Knowing how Instacart product searches work helps retailers to know how to phrase their product content.
For example, the average number of searches per basket a user on Instacart makes before checkout is 20. Instacart was built to help save the customer’s time, which means the goal is for the customer to get the most out of all their 20 searches.
However, turning the platform’s 500 million product listings across 20,000 locations into a seamless browsable catalog is tough work.
For example, if the customer inputs tomatoes in the search bar, Instacart needs to determine whether they want dried tomatoes, fresh tomatoes, or canned tomatoes and then rank such suggestions in the most relevant order for the shopper.
To achieve this, Instacart uses technology and years of catalog backlog as well as purchase data.

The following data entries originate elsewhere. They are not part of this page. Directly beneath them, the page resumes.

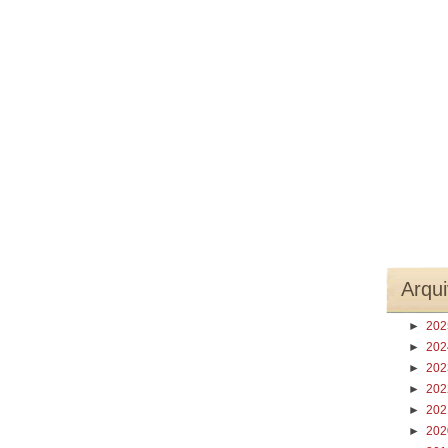
Arqui
►
20
►
20
►
20
►
20
►
20
►
20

So using the Instacart search results system, let’s see how it works:
Instacart Determines Customer Intent
The first step the Instacart search system utilizes is identifying the intent of the user. So based on the search queries used, the platform determines if the shopper is using the app simply to browse their options for inspiration or if they are searching because they intend to buy a particular item that’s on their mind.
If a customer types “tomatoes” for instance, that can mean anything. We could assume that the shopper is exploring different kinds of tomatoes for their diet but if they input “organic green tomatoes” their intent is a lot clearer.
Instacart Determines Product Modifiers
For every search query, Instacart gives a core product and in our example it is tomatoes.
So in this next level of search on the platform Instacart searches to see if the shopper has included product modifiers as these usually review a stronger intent.
In our example, “fresh” and “organic” can be product modifiers. There are also other strong item modifiers like particular departments or brands that help Instacart organize its results.
Instacart Matches the Search to the Catalog
As a retailer when you put your inventory data it is expected that you organize it by the department but if you don’t Instacart includes it in the preset list of standard departments.
So after using their product modifiers to determine what the appropriate customer’s intent is by using technology for its product match-maker Instacart sieves through their catalog database to show the shopper the most relevant products.
Instacart Ranks the Results
The last step in ensuring that customers are shown the most relevant product is based on Instacart determining what items shoppers like to purchase and then it places such products above the others.
That said, when ranking product results in their app, Instacart uses a combination of historical purchase data, which means what items are included in customers baskets often and keyword relevancw to create an ideal ranking.
It’s important to state as well that the Instacart system learns as more and more products and more and more baskets are included. Using machine learning the system gets a fine-grained understanding of what items are available anf how much relevance thy have to a shopper for each query.
So, for example, when a customer searches for shrimp and Florida oranges, Instacart will use the above process to determine intent query, the catalog, and rank relevance to filter out “shrimp facemask” and “orange-scented dish soap”.